═════ LISTED RECORDS ═════

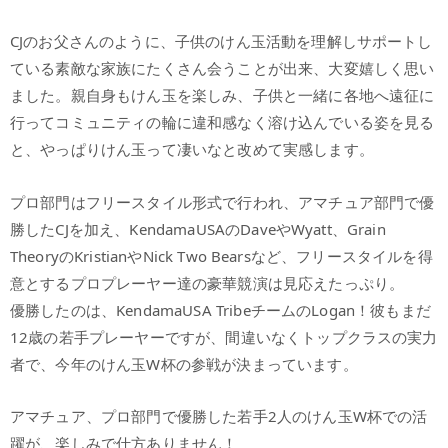
CJのお父さんのように、子供のけん玉活動を理解しサポートし
ている素敵な家族にたくさん会うことが出来、大変嬉しく思い
ました。親自身もけん玉を楽しみ、子供と一緒に各地へ遠征に
行ってコミュニティの輪に違和感なく溶け込んでいる姿を見る
と、やっぱりけん玉って凄いなと改めて実感します。
プロ部門はフリースタイル形式で行われ、アマチュア部門で優
勝したCJを加え、KendamaUSAのDaveやWyatt、Grain
TheoryのKristianやNick Two Bearsなど、フリースタイルを得
意とするプロプレーヤー達の豪華競演は見応えたっぷり。
優勝したのは、KendamaUSA TribeチームのLogan！彼もまだ
12歳の若手プレーヤーですが、間違いなくトップクラスの実力
者で、今年のけん玉W杯の参戦が決まっています。
アマチュア、プロ部門で優勝した若手2人のけん玉W杯での活
躍が、楽しみで仕方ありません！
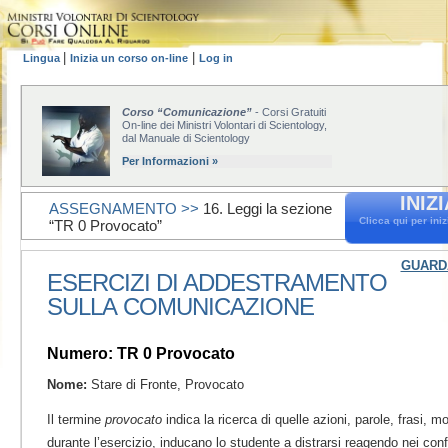
|
|
Lingua
Inizia un corso on-line
Log in
Corso “Comunicazione”
- Corsi Gratuiti
On-line dei Ministri Volontari di Scientology,
dal Manuale di Scientology
Per Informazioni »
INIZ
ASSEGNAMENTO >>
16. Leggi la sezione
Clicca qui per ini
“TR 0 Provocato”
GUARDA
ESERCIZI DI ADDESTRAMENTO
SULLA COMUNICAZIONE
Numero: TR 0 Provocato
Nome:
Stare di Fronte, Provocato
Il termine
provocato
indica la ricerca di quelle azioni, parole, frasi, m
durante l’esercizio, inducano lo studente a distrarsi reagendo nei confro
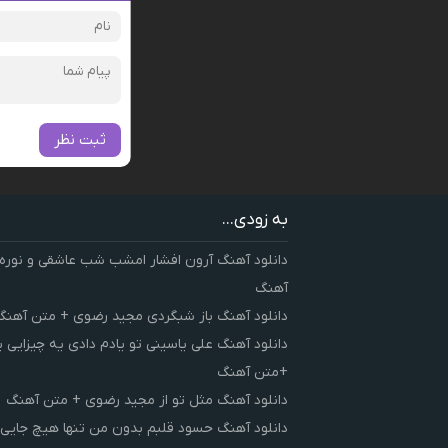
ثبت نظر
به زودی...
دانلود آهنگ آرون افشار امشب شب عاشقی و نوره
آهنگ
دانلود آهنگ باز شبگردی مجید رضوی + متن آهنگ
دانلود آهنگ علی یاسینی تو یادم دادی یه چیزایی 
+متن آهنگ
دانلود آهنگ مثل تو از مجید رضوی + متن آهنگ
دانلود آهنگ حسود قلبم بدون من تنها هیچ جایی 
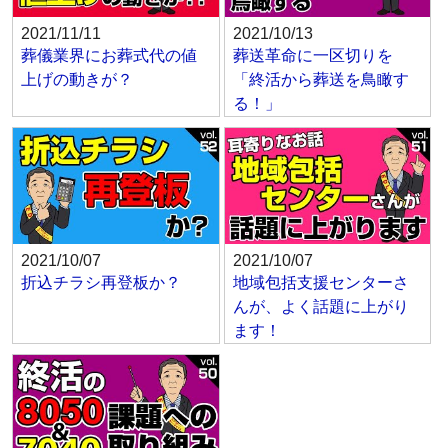
2021/11/11
2021/10/13
葬儀業界にお葬式代の値
葬送革命に一区切りを
上げの動きが？
「終活から葬送を鳥瞰す
る！」
2021/10/07
2021/10/07
折込チラシ再登板か？
地域包括支援センターさ
んが、よく話題に上がり
ます！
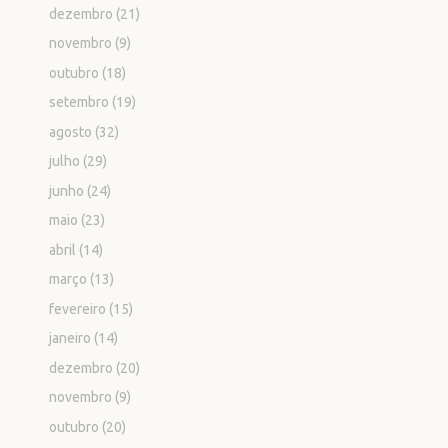
dezembro
(21)
novembro
(9)
outubro
(18)
setembro
(19)
agosto
(32)
julho
(29)
junho
(24)
maio
(23)
abril
(14)
março
(13)
fevereiro
(15)
janeiro
(14)
dezembro
(20)
novembro
(9)
outubro
(20)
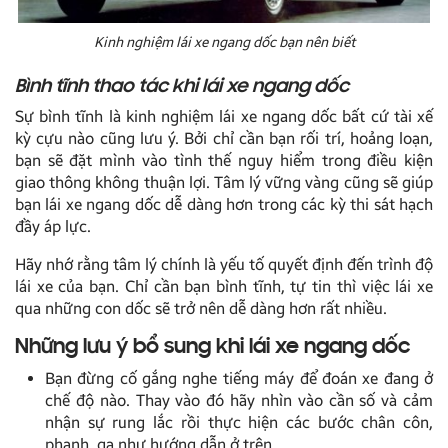
Kinh nghiệm lái xe ngang dốc bạn nên biết
Bình tĩnh thao tác khi lái xe ngang dốc
Sự bình tĩnh là kinh nghiệm lái xe ngang dốc bất cứ tài xế
kỳ cựu nào cũng lưu ý. Bởi chỉ cần bạn rối trí, hoảng loạn,
bạn sẽ đặt mình vào tình thế nguy hiểm trong điều kiện
giao thông không thuận lợi. Tâm lý vững vàng cũng sẽ giúp
bạn lái xe ngang dốc dễ dàng hơn trong các kỳ thi sát hạch
đầy áp lực.
Hãy nhớ rằng tâm lý chính là yếu tố quyết định đến trình độ
lái xe của bạn. Chỉ cần bạn bình tĩnh, tự tin thì việc lái xe
qua những con dốc sẽ trở nên dễ dàng hơn rất nhiều.
Những lưu ý bổ sung khi lái xe ngang dốc
Bạn đừng cố gắng nghe tiếng máy để đoán xe đang ở
chế độ nào. Thay vào đó hãy nhìn vào cần số và cảm
nhận sự rung lắc rồi thực hiện các bước chân côn,
phanh, ga như hướng dẫn ở trên.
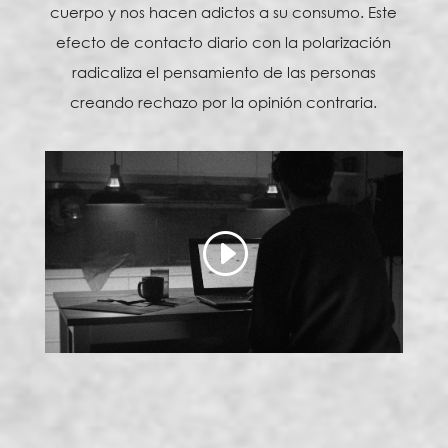
cuerpo y nos hacen adictos a su consumo. Este
efecto de contacto diario con la polarización
radicaliza el pensamiento de las personas
creando rechazo por la opinión contraria.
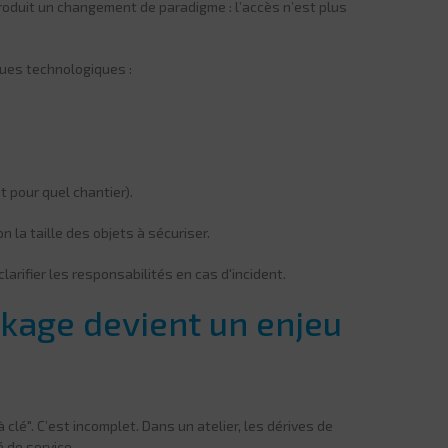
ntroduit un changement de paradigme : l’accès n’est plus
ques technologiques :
et pour quel chantier).
n la taille des objets à sécuriser.
clarifier les responsabilités en cas d'incident.
ckage devient un enjeu
clé". C’est incomplet. Dans un atelier, les dérives de
 de service.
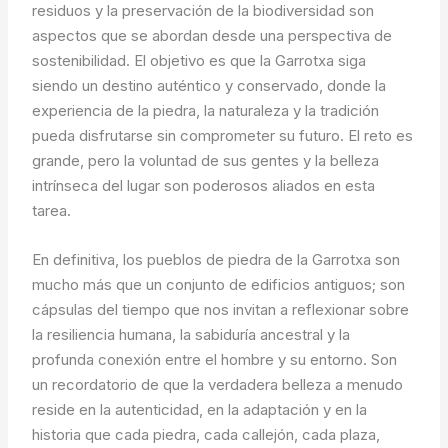
residuos y la preservación de la biodiversidad son
aspectos que se abordan desde una perspectiva de
sostenibilidad. El objetivo es que la Garrotxa siga
siendo un destino auténtico y conservado, donde la
experiencia de la piedra, la naturaleza y la tradición
pueda disfrutarse sin comprometer su futuro. El reto es
grande, pero la voluntad de sus gentes y la belleza
intrínseca del lugar son poderosos aliados en esta
tarea.
En definitiva, los pueblos de piedra de la Garrotxa son
mucho más que un conjunto de edificios antiguos; son
cápsulas del tiempo que nos invitan a reflexionar sobre
la resiliencia humana, la sabiduría ancestral y la
profunda conexión entre el hombre y su entorno. Son
un recordatorio de que la verdadera belleza a menudo
reside en la autenticidad, en la adaptación y en la
historia que cada piedra, cada callejón, cada plaza,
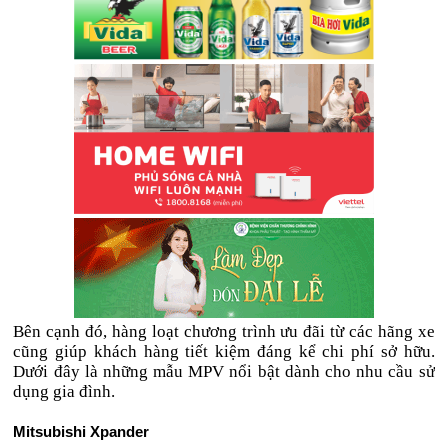
Bên cạnh đó, hàng loạt chương trình ưu đãi từ các hãng xe
cũng giúp khách hàng tiết kiệm đáng kể chi phí sở hữu.
Dưới đây là những mẫu MPV nổi bật dành cho nhu cầu sử
dụng gia đình.
Mitsubishi Xpander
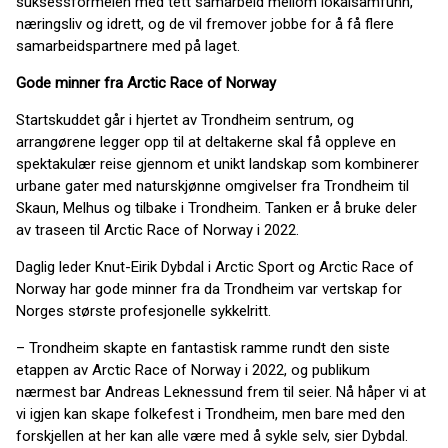
suksessformelen med tett samarbeid mellom lokalsamfunn,
næringsliv og idrett, og de vil fremover jobbe for å få flere
samarbeidspartnere med på laget.
Gode minner fra Arctic Race of Norway
Startskuddet går i hjertet av Trondheim sentrum, og
arrangørene legger opp til at deltakerne skal få oppleve en
spektakulær reise gjennom et unikt landskap som kombinerer
urbane gater med naturskjønne omgivelser fra Trondheim til
Skaun, Melhus og tilbake i Trondheim. Tanken er å bruke deler
av traseen til Arctic Race of Norway i 2022.
Daglig leder Knut-Eirik Dybdal i Arctic Sport og Arctic Race of
Norway har gode minner fra da Trondheim var vertskap for
Norges største profesjonelle sykkelritt.
– Trondheim skapte en fantastisk ramme rundt den siste
etappen av Arctic Race of Norway i 2022, og publikum
nærmest bar Andreas Leknessund frem til seier. Nå håper vi at
vi igjen kan skape folkefest i Trondheim, men bare med den
forskjellen at her kan alle være med å sykle selv, sier Dybdal.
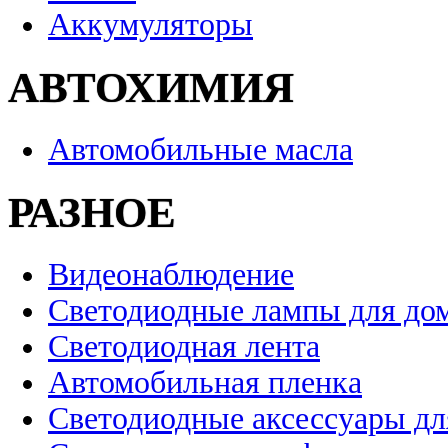
Аккумуляторы
АВТОХИМИЯ
Автомобильные масла
РАЗНОЕ
Видеонаблюдение
Светодиодные лампы для до
Светодиодная лента
Автомобильная пленка
Светодиодные аксессуары дл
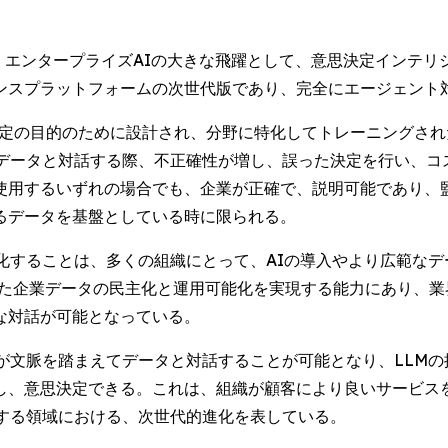
EWSWIRE) -- エンタープライズAIの大きな飛躍として、意思
プラットフォームの次世代版であり、完全にエージェント対応と
で、特定の目的のために設計され、分野に特化してトレーニングさ
いデータと対話する際、不正確性が増し、誤った決定を行い、コ
使用するいずれの場合でも、企業が正確で、説明可能であり、監
るデータを基盤としている時に限られる。
化することは、多くの組織にとって、AIの導入やより広範な
化された企業データの民主化と運用可能化を実現する能力にあり、
な対話が可能となっている。
が文脈を踏まえてデータと対話することが可能となり、LLM
し、意思決定できる。これは、組織が顧客により良いサービス
トする領域における、次世代的進化を表している。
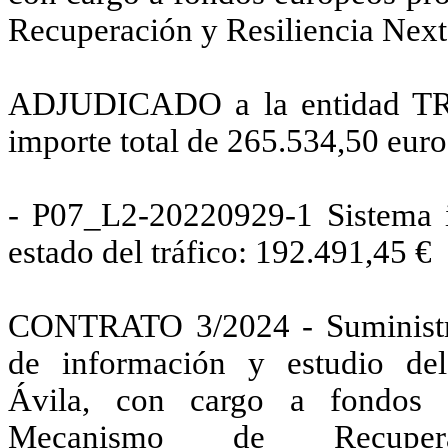
Recuperación y Resiliencia Ne
ADJUDICADO a la entidad T
importe total de 265.534,50 eur
- P07_L2-20220929-1 Sistema i
estado del tráfico: 192.491,45 €
CONTRATO 3/2024 - Suministro 
de información y estudio del
Ávila, con cargo a fondos 
Mecanismo de Recupera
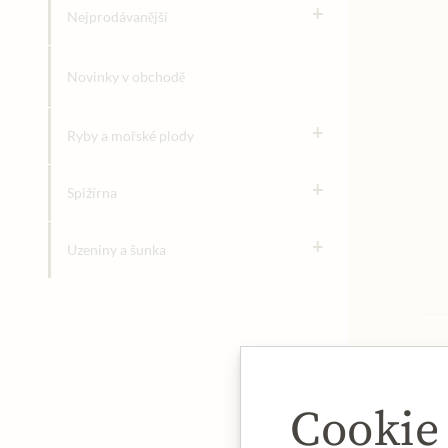
+
Nejprodávanější
Novinky v obchodě
+
Ryby a mořské plody
+
Spižírna
+
Uzeniny a šunka
Cookie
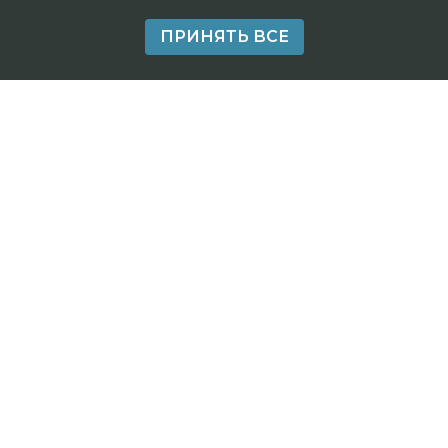
ПРИНЯТЬ ВСЕ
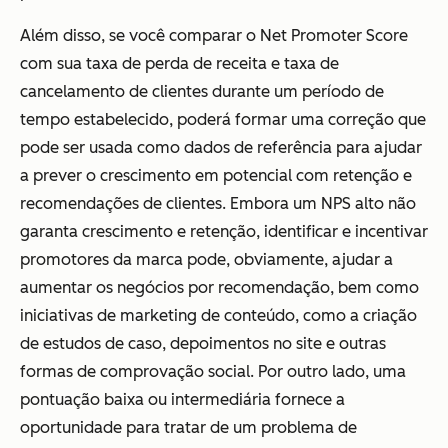
Além disso, se você comparar o Net Promoter Score
com sua taxa de perda de receita e taxa de
cancelamento de clientes durante um período de
tempo estabelecido, poderá formar uma correção que
pode ser usada como dados de referência para ajudar
a prever o crescimento em potencial com retenção e
recomendações de clientes. Embora um NPS alto não
garanta crescimento e retenção, identificar e incentivar
promotores da marca pode, obviamente, ajudar a
aumentar os negócios por recomendação, bem como
iniciativas de marketing de conteúdo, como a criação
de estudos de caso, depoimentos no site e outras
formas de comprovação social. Por outro lado, uma
pontuação baixa ou intermediária fornece a
oportunidade para tratar de um problema de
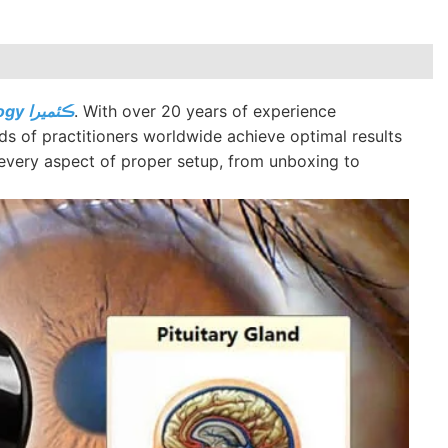
. With over 20 years of experience
iridology ڪئميرا
s of practitioners worldwide achieve optimal results
 every aspect of proper setup, from unboxing to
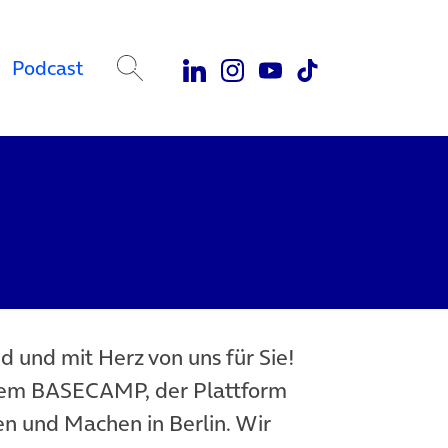
Podcast
nd und mit Herz von uns für Sie!
dem BASECAMP, der Plattform
n und Machen in Berlin. Wir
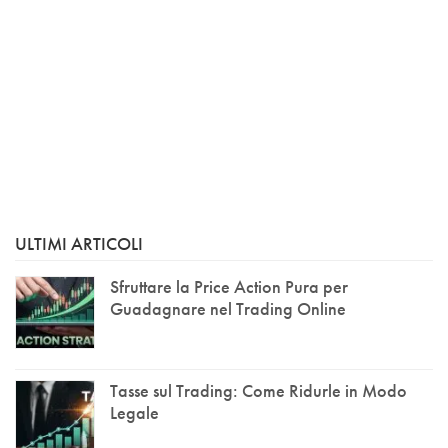
ULTIMI ARTICOLI
Sfruttare la Price Action Pura per
Guadagnare nel Trading Online
Tasse sul Trading: Come Ridurle in Modo
Legale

═════

[PROBLEM TO WORK ON]
From the records above, copy out the line with "Bên cạnh đó, hàng", the line with "Mitsubishi Xpander", and every line between them, word for word.

[FINISHED TASK]
Bên cạnh đó, hàng loạt chương trình ưu đãi từ các hãng xe
cũng giúp khách hàng tiết kiệm đáng kể chi phí sở hữu.
Dưới đây là những mẫu MPV nổi bật dành cho nhu cầu sử
dụng gia đình.
Mitsubishi Xpander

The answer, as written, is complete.